• _EXERCISE_
Exact wording is required: transcribe all the entries and leave the images out.

══ RECORDS SHOWN

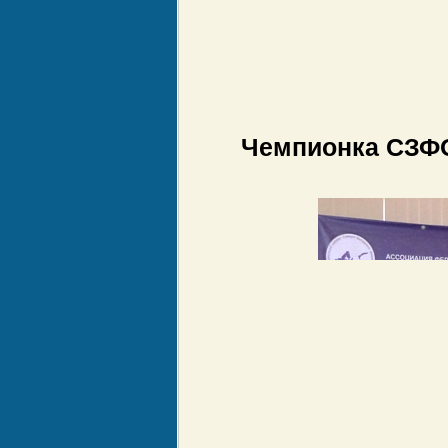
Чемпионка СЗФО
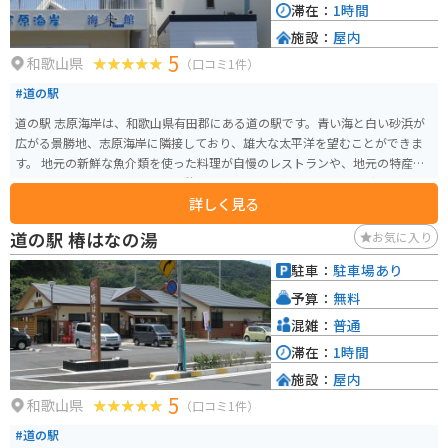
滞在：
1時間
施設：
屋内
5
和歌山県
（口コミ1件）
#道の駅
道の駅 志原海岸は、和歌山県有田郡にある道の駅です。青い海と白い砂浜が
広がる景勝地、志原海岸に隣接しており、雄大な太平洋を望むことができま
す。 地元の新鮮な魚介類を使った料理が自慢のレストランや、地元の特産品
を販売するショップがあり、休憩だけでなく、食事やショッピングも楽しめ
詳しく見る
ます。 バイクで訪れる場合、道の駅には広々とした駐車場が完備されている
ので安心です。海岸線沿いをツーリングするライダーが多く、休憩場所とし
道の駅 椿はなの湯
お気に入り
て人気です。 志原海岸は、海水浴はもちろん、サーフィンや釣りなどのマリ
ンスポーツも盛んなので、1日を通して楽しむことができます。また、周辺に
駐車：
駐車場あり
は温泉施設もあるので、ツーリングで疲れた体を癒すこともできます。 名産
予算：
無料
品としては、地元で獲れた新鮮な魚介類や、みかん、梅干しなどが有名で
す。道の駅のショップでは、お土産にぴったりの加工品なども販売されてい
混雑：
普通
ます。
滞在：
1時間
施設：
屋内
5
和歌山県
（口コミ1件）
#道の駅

════

• _PROBLEM SOLUTION_
Чемпионка СЗФО
滞在：
1時間
施設：
屋内
5
和歌山県
（口コミ1件）
#道の駅
道の駅 志原海岸は、和歌山県有田郡にある道の駅です。青い海と白い砂浜が
広がる景勝地、志原海岸に隣接しており、雄大な太平洋を望むことができま
す。 地元の新鮮な魚介類を使った料理が自慢のレストランや、地元の特産品
を販売するショップがあり、休憩だけでなく、食事やショッピングも楽しめ
詳しく見る
ます。 バイクで訪れる場合、道の駅には広々とした駐車場が完備されている
ので安心です。海岸線沿いをツーリングするライダーが多く、休憩場所とし
道の駅 椿はなの湯
お気に入り
て人気です。 志原海岸は、海水浴はもちろん、サーフィンや釣りなどのマリ
ンスポーツも盛んなので、1日を通して楽しむことができます。また、周辺に
駐車：
駐車場あり
は温泉施設もあるので、ツーリングで疲れた体を癒すこともできます。 名産
予算：
無料
品としては、地元で獲れた新鮮な魚介類や、みかん、梅干しなどが有名で
す。道の駅のショップでは、お土産にぴったりの加工品なども販売されてい
混雑：
普通
ます。
滞在：
1時間
施設：
屋内
5
和歌山県
（口コミ1件）
#道の駅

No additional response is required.